Total Tayangan Halaman
Minggu, 20 Januari 2013
SMPK LAMA HOLOT 1912 WATOONE
Hari masih sangat pagi. Ketika itu aku masih duduk di bangku kelas VI SDK Watoone. Matahari pagi yang cerah membentuk bayang-bayang yang memanjang, memancar di balik tegak pongahnya punggung gunung Ile Ape.
Di sisi lain, Ile Boleng tegak berdiri menebar hawa sejuk pegunungan, membelai kulit yang jarang mandi karena kurangnya air di daerah ini. Namun hidup senantiasa berjalan sedemikian indah, seakan-akan tiada masalah sama sekali.
Kami satu kelas tiba-tiba diperintahkan ke halaman sekolah. Aku sudah agak lupa, hari itu hari apa. Yang jelas, tampaknya seperti awal tahun ajaran baru. Tak biasanya setelah apel dan doa pagi sebelum pelajaran mulai, kami kembali berkumpul di halaman sekolah. Tapi melihat guru-guru kami yang ramah namun tegas dengan "memasang" muka agak seram, kami pun tak berkutik.
Secara teratur kami kumpul di halaman sekolah dalam bentuk banjar, tanpa menimbulkan banyak bunyi. Yang badannya paling tinggi dan tegap langsung berada di samping barisan utk jadi komandan.
Hendak kemanakah kami pagi itu? Yang jelas, pagi itu bukan sedang mata pelajaran praktik olah raga. Tapi kemudian kami berbaris menuju gerbang sekolah. Setelah itu ada aba-aba belok kiri, dan kami terus melaju di tengah debu dan keringat menuju suatu tempat yang berada di belakang SDK Watoone.
Ketika itu, tempat itu hanya kebun. Kebun kelapa yang sedemikian lebat bahkan menghalangi pandangan ke langit lepas. Belum lagi ditambah banyaknya kandang babi di bawah pohon kelapa itu yang berderet-deret.
Hari ini, ketika aku menulis kembali kisah ini, hal itu memang terasa agak aneh. Karena di tempat itu sudah mulai berdiri beberapa rumah yang bagus dan sudah mulai tertata.

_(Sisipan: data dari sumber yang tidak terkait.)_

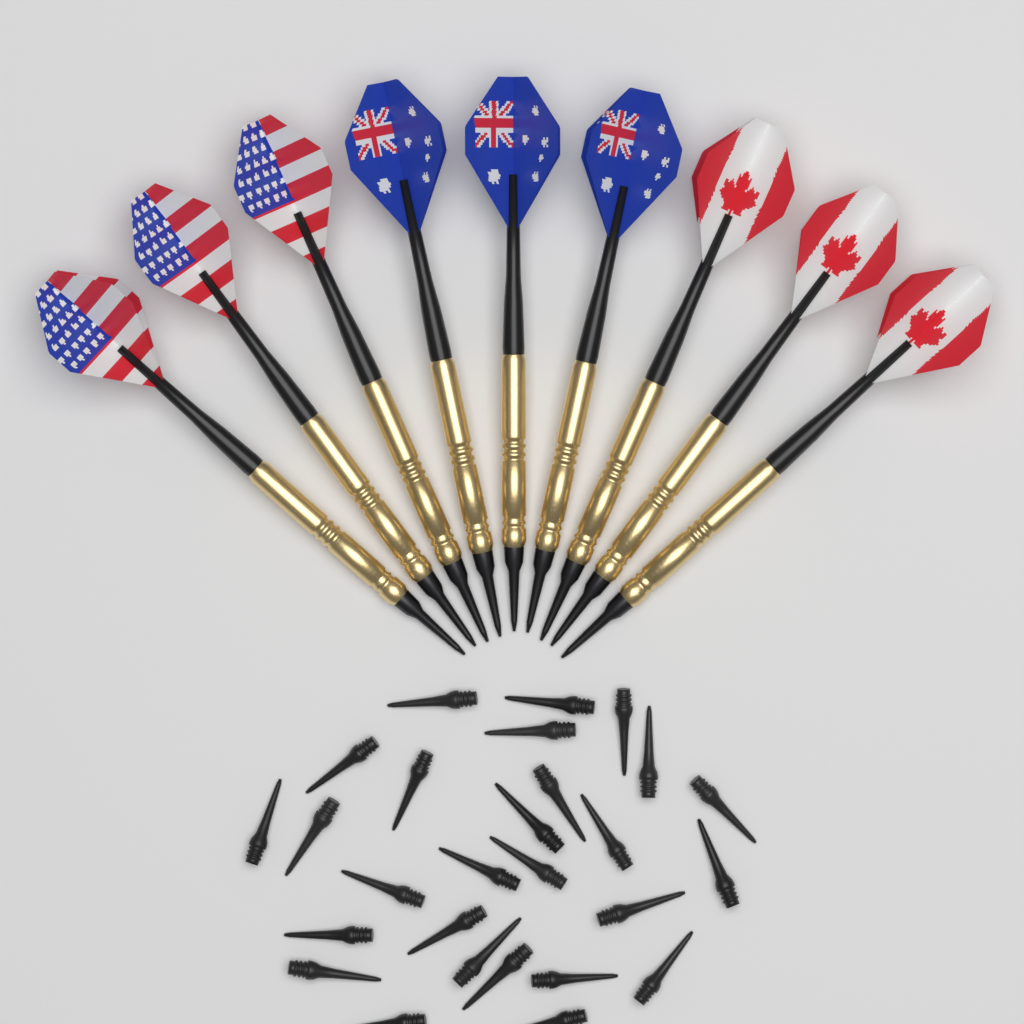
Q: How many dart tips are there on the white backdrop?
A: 27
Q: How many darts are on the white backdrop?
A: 9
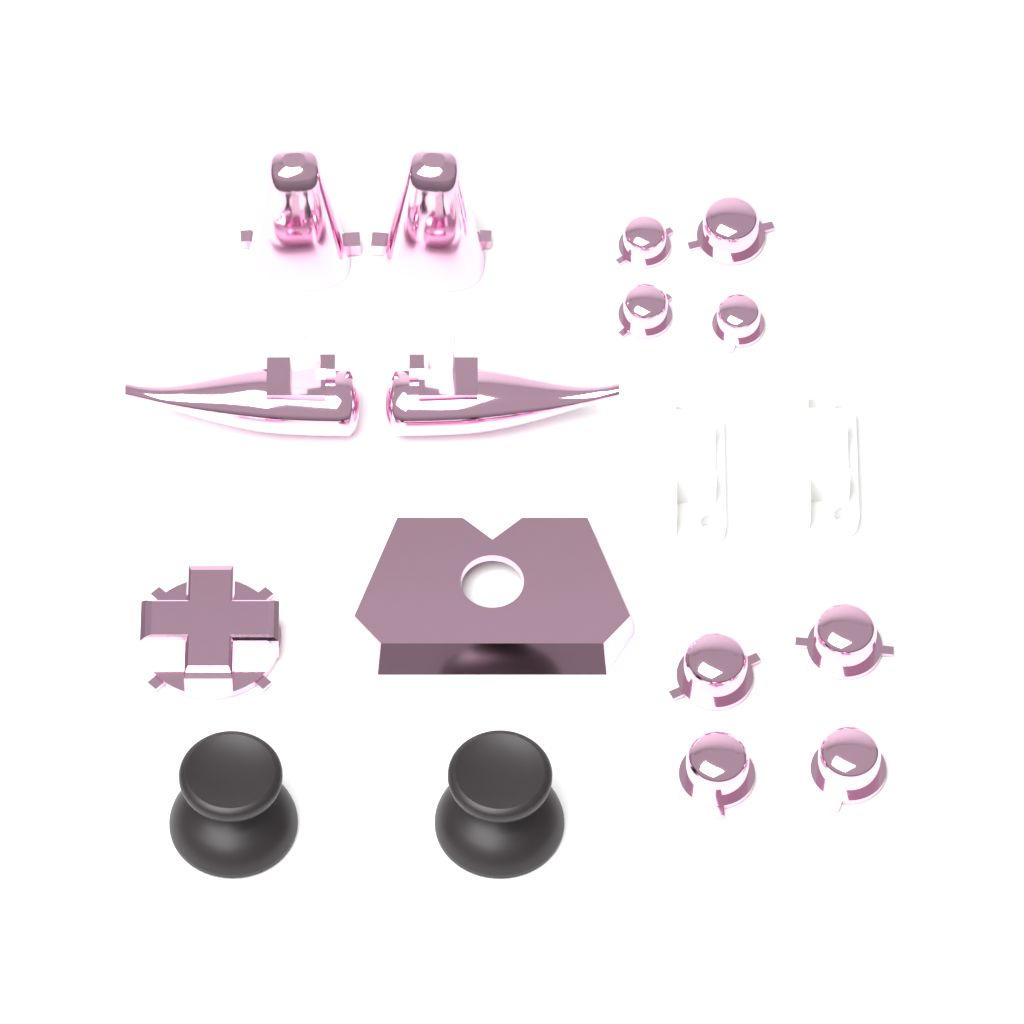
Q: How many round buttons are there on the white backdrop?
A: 8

Kembali ke jalur awal, tempat yang sebelumnya kebun itu, dibersihkan dan didirikan satu unit bangunan darurat. Tak ada yang tahu itu bangunan apa, karena memang suasananya biasa-biasa saja. Samar-sama saya melihat Pak Frans Lebu Raya (Gubernur NTT sekarang) yang waktu itu kalau tak salah, baru tamat dari SGO (Sekolah Guru Olahraga) Kupang.
Namun yang lebih jelas aku perhatikan adalah Pak Selly Tokan (Sekarang Dosen di Undana dan beberapa kampus terkemuka di Pulau Jawa). Hari itu mereka semua berpakaian sangat rapi dan kami semua berkumpul di depan bangunan darurat itu.
Di saf yang berbeda, aku melihat jejeran beberapa orang yang usianya jauh lebih tua dari aku sekitar satu atau dua tahun bahkan lebih. Mereka juga berbaris rapi. Jika aku tak keliru, jumlah mereka lebih dari 20.
Apakah gerangan yang akan terjadi? Aku anak SD kelas VI. Tanpa angan tanpa bayangan, aku memandang segalanya sedemikian polos. Aku hanya mengira mungkin ada semacam "krera" (pesta).
Tapi jika demikian, mengapa ibu-ibu jarang kelihatan? Yang ada hanya beberapa saja. Kemudian, diselenggarakanlah upacara pengibaran bendera. Dan di tengah upacara itu, tampilah Tokoh Adat Watoone, Ama Fransiskus Boro Tura.
Dengan sebuah "pemukul" (berane) di tangannya, Ama Fransiskus Boro Tura yang selalu akrab kami sapa Bapa Boro, maju dan memukul gong.
Di saat yang bersamaan, tirai penutup dari "senae" pada sebuah papan yang berdiri di depan lapangan upacara itu dibuka dan jelas terbaca dalam huruf Kuning dasar Hijau: "SMP DUA BELAS WATOONE".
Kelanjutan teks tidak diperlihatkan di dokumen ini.